ABOUT THIS EXERCISE » Every word of the data below has to be copied faithfully.

EXCERPTED DATA »
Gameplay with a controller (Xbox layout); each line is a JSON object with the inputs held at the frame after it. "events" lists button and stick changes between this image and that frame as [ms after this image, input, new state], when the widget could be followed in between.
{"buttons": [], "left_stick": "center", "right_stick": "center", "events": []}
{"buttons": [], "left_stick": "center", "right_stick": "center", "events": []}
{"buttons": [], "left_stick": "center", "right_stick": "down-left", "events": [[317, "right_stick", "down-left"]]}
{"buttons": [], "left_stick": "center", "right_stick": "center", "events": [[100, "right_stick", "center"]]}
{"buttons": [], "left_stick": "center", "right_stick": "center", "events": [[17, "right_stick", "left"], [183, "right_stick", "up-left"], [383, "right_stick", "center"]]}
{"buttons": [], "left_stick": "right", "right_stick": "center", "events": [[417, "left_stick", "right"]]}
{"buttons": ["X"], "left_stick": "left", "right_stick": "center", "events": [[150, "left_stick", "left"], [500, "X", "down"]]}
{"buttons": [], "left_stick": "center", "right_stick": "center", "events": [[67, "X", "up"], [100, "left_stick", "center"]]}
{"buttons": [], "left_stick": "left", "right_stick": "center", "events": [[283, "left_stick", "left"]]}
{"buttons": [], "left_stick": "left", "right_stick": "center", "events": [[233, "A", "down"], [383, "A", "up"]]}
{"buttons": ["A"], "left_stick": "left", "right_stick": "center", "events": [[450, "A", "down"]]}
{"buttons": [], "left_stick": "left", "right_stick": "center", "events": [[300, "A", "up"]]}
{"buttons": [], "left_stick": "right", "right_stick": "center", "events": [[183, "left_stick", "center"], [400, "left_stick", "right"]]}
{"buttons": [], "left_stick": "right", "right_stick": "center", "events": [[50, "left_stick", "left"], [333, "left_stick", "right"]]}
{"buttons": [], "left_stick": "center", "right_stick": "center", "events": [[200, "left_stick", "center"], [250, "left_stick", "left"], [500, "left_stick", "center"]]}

TASK RESPONSE »
Gameplay with a controller (Xbox layout); each line is a JSON object with the inputs held at the frame after it. "events" lists button and stick changes between this image and that frame as [ms after this image, input, new state], when the widget could be followed in between.
{"buttons": [], "left_stick": "center", "right_stick": "center", "events": []}
{"buttons": [], "left_stick": "center", "right_stick": "center", "events": []}
{"buttons": [], "left_stick": "center", "right_stick": "down-left", "events": [[317, "right_stick", "down-left"]]}
{"buttons": [], "left_stick": "center", "right_stick": "center", "events": [[100, "right_stick", "center"]]}
{"buttons": [], "left_stick": "center", "right_stick": "center", "events": [[17, "right_stick", "left"], [183, "right_stick", "up-left"], [383, "right_stick", "center"]]}
{"buttons": [], "left_stick": "right", "right_stick": "center", "events": [[417, "left_stick", "right"]]}
{"buttons": ["X"], "left_stick": "left", "right_stick": "center", "events": [[150, "left_stick", "left"], [500, "X", "down"]]}
{"buttons": [], "left_stick": "center", "right_stick": "center", "events": [[67, "X", "up"], [100, "left_stick", "center"]]}
{"buttons": [], "left_stick": "left", "right_stick": "center", "events": [[283, "left_stick", "left"]]}
{"buttons": [], "left_stick": "left", "right_stick": "center", "events": [[233, "A", "down"], [383, "A", "up"]]}
{"buttons": ["A"], "left_stick": "left", "right_stick": "center", "events": [[450, "A", "down"]]}
{"buttons": [], "left_stick": "left", "right_stick": "center", "events": [[300, "A", "up"]]}
{"buttons": [], "left_stick": "right", "right_stick": "center", "events": [[183, "left_stick", "center"], [400, "left_stick", "right"]]}
{"buttons": [], "left_stick": "right", "right_stick": "center", "events": [[50, "left_stick", "left"], [333, "left_stick", "right"]]}
{"buttons": [], "left_stick": "center", "right_stick": "center", "events": [[200, "left_stick", "center"], [250, "left_stick", "left"], [500, "left_stick", "center"]]}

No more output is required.